當然,直到所有人走了,徐璐都不知道,財大氣粗的煤老板蹭了她家兩碗粥之前,已經在李家吃過一碗面了。

她的日子每天都一個樣,睡覺帶孩子打掃衛生睡覺吃飯……真真的廢柴老媽。村裏有她年紀的,都正好上山下地幹勞動呢。

可能是于心有愧,也怕坐吃山空,趁太陽還不太曬,徐璐戴上遮陽帽,把手臂小腿遮得嚴嚴實實的,出門了。

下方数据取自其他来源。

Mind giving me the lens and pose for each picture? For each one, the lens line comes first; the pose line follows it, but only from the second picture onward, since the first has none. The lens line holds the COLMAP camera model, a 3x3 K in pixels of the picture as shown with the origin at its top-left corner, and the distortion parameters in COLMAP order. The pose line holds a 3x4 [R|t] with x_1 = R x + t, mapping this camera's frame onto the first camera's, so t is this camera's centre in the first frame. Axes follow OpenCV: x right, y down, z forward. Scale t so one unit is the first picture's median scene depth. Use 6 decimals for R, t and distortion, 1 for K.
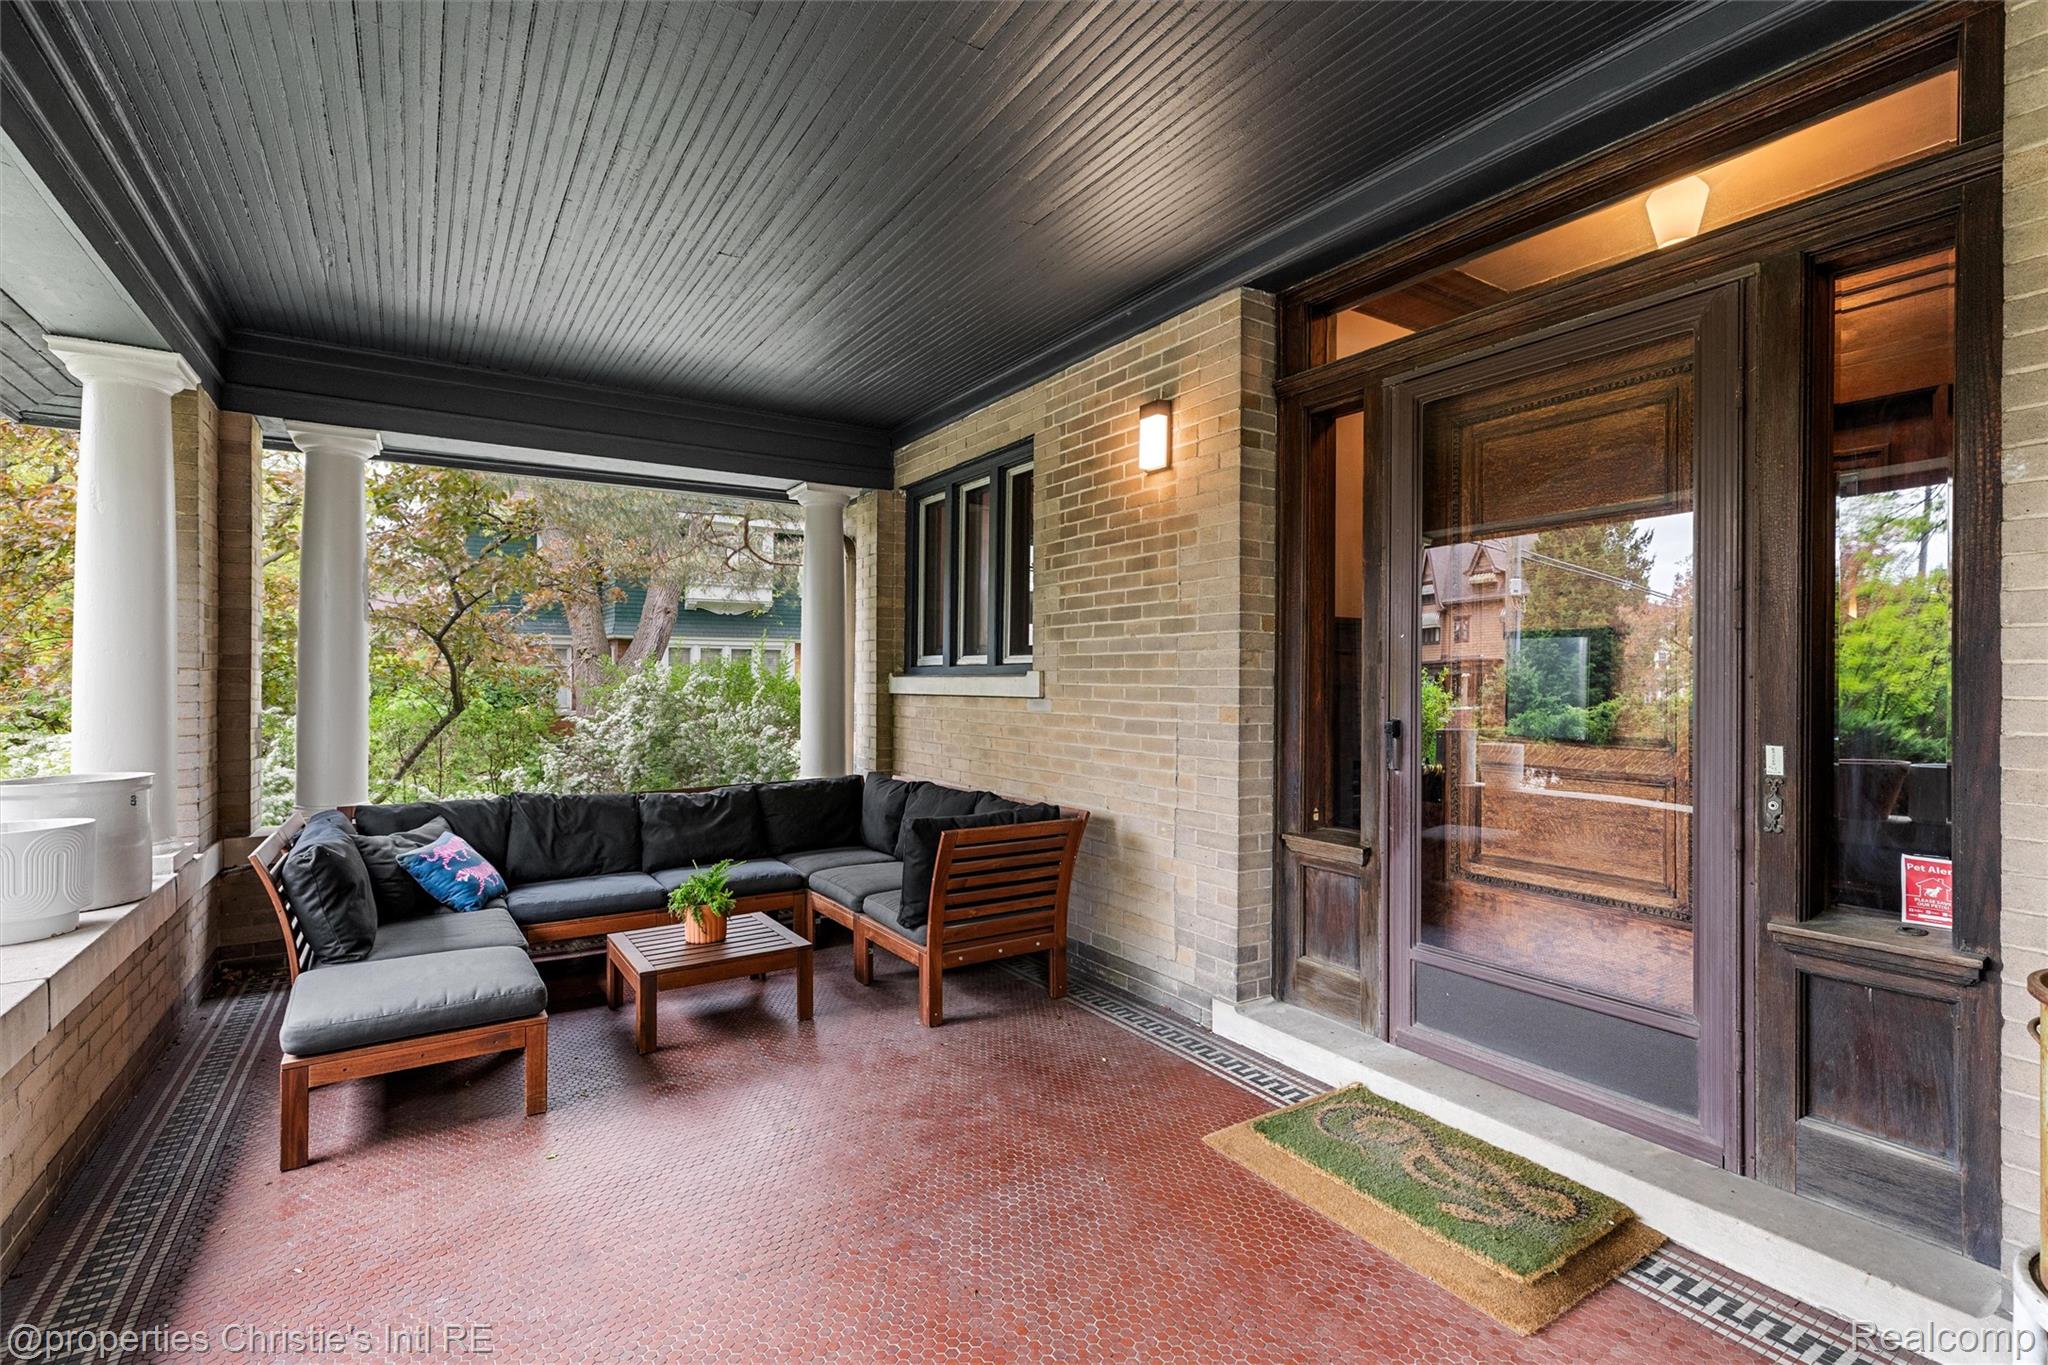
lens RADIAL K [[921.5, 0, 1020.7], [0, 921.5, 677.5], [0, 0, 1]] dist [0.010108, 0.000104]
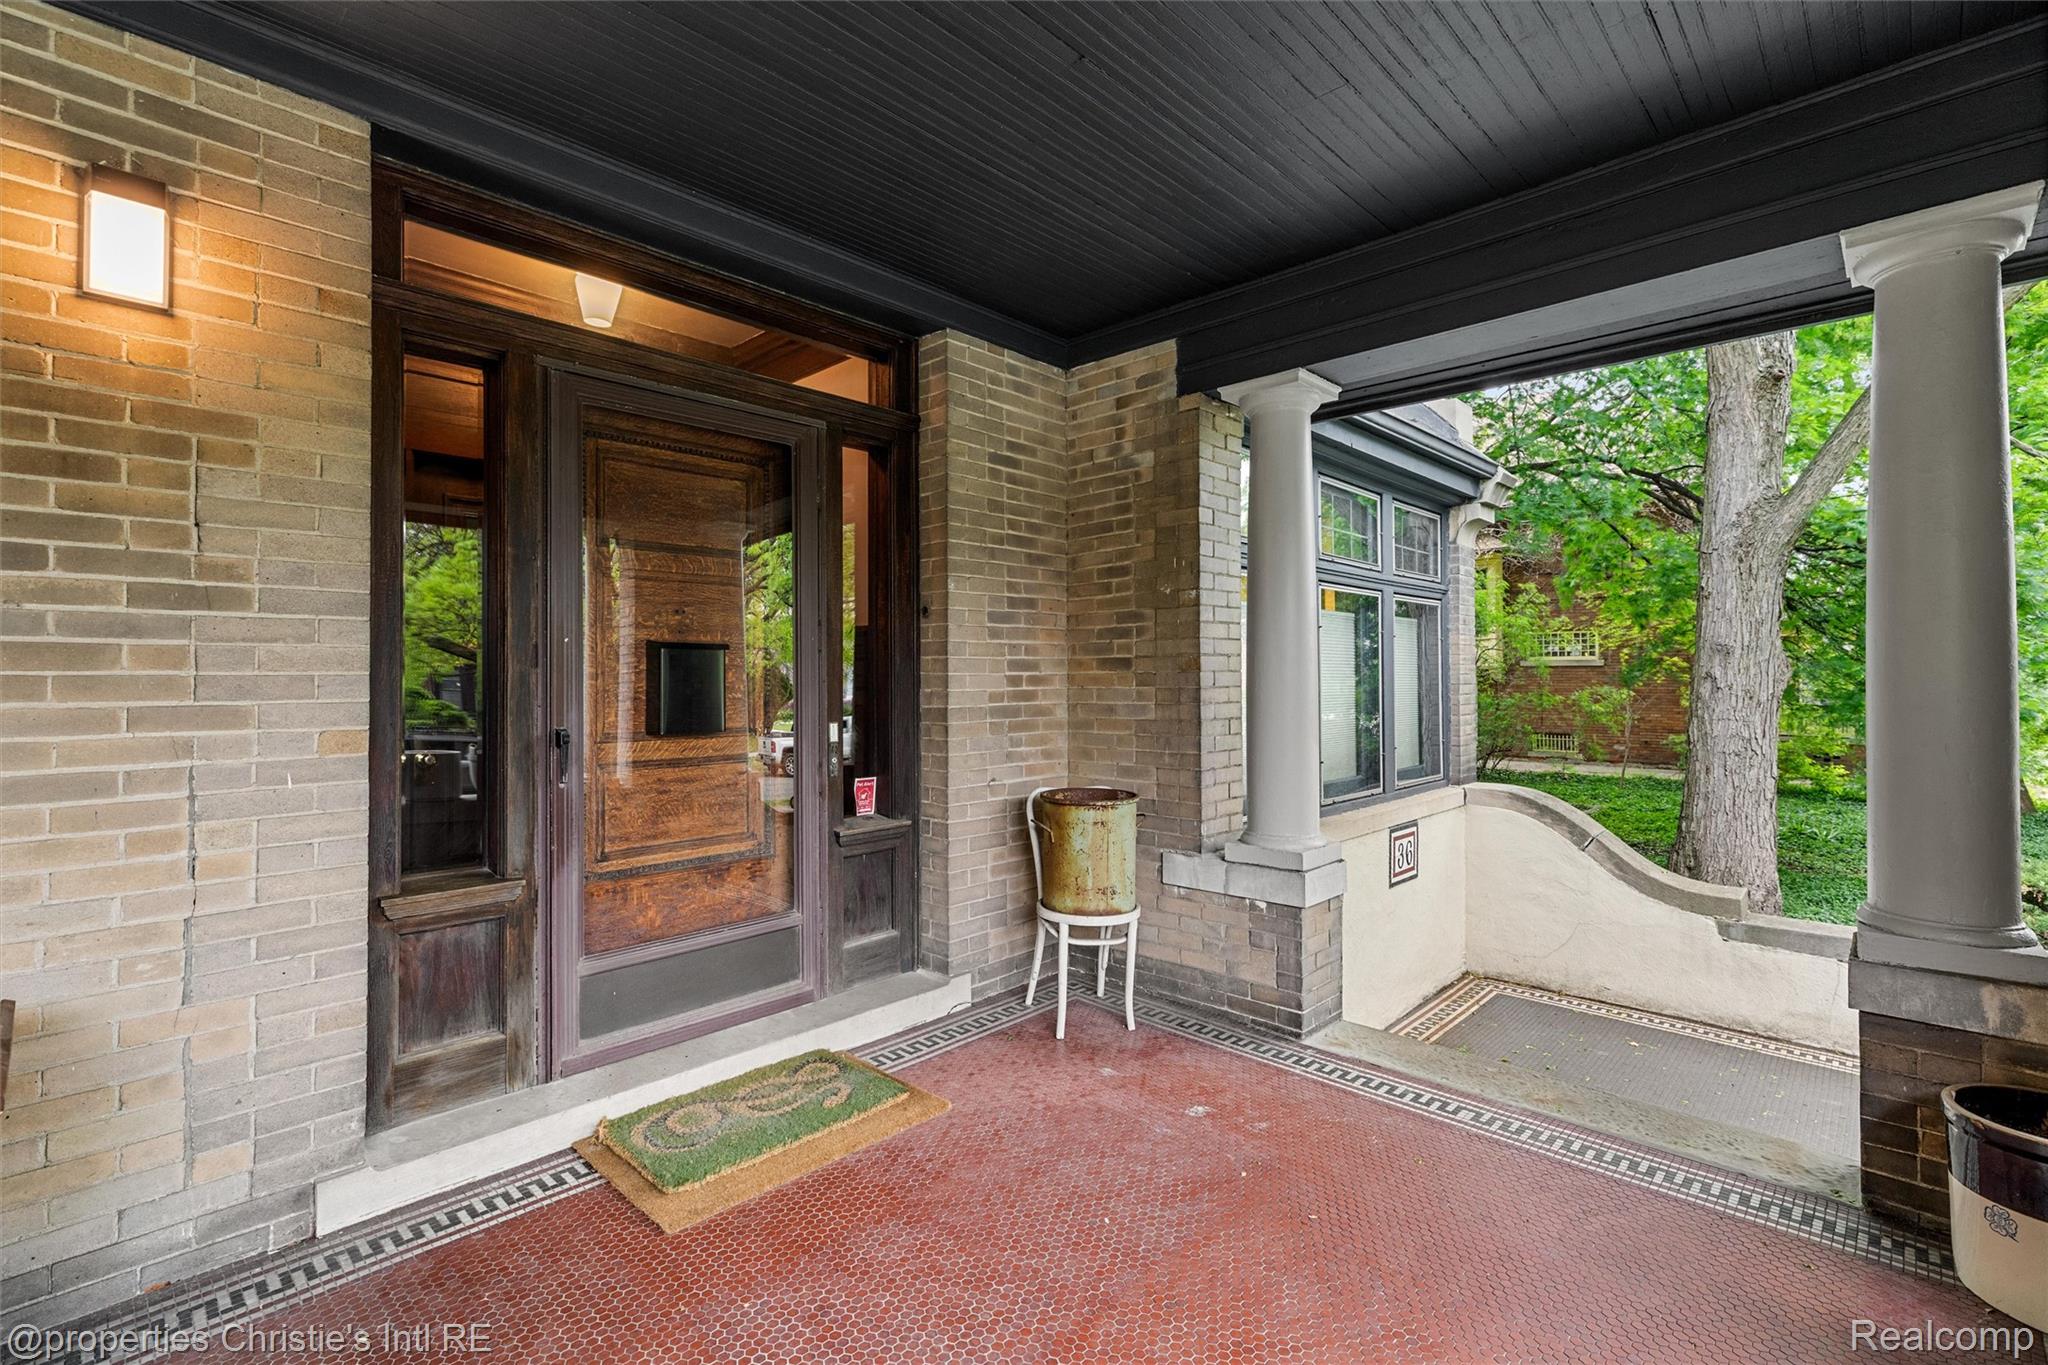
lens RADIAL K [[921.5, 0, 1020.7], [0, 921.5, 677.5], [0, 0, 1]] dist [0.010108, 0.000104]
pose [[-0.210695, -0.003732, 0.977545, -0.588136], [0.006873, 0.999962, 0.005299, -0.007058], [-0.977528, 0.007835, -0.210661, 0.727762]]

大門一鎖,留寶兒在家自個兒玩就行,反正太陽一大她就得回來“避暑”了。

上次挖天麻的山還是老樣子,除了密密麻麻的桉樹松樹,好像也沒什麽特別的。她留意過,挖過的地方下了幾場雨後已經看不出痕跡了,村裏人應該不會發現。

那些她嫌小又埋回去的,居然也沒死。她都舍不得刨,只在別的地方零零星星的找到幾個大的,攏共也才兩斤多的樣子,她洩氣而歸。

誰知剛到村口,就見大榕樹下圍了一堆人。

她對這個村的中年男女是真沒什麽好感,只想快點離開那兒,健步如飛的從他們身旁走過。

可惜,就是有人不想讓她如意。

“徐寡……春花,這是去哪兒呢?”村長媳婦說着就要掀她背簍上的衣服。

徐璐一個閃身避開,順便瞅準了在她穿涼鞋的腳指頭上狠狠的,用力的踩了一腳。要不是時間不夠,她還想使勁的三百六十度自由旋轉碾一圈呢,最好來個粉碎性骨折!

不過,饒是如此,也夠那女人疼的,殺豬般的慘叫聲響徹村子。把人群裏正在說話的年輕男人都鎮住。

直到此時,徐璐才看見那裏有一張簡易桌子,後面坐了個年輕男人,輕輕瘦瘦的模樣,戴着副金屬邊框眼鏡。于是,她得意的笑就僵住,化作一副客氣又不好意思的面容。

“劉院長怎麽來了?”

“今天下鄉義診,你是這個村的嗎?”劉川楓見她背着背簍,應該是剛幹完農活。

徐璐點點頭,既然人家是來工作的,那她就不打擾了。留下一堆暗潮洶湧的八卦群衆:他們到底是怎麽回事?徐寡婦怎麽連衛生院的大夫也認識?她還認識多少“大人物”是他們不知道的?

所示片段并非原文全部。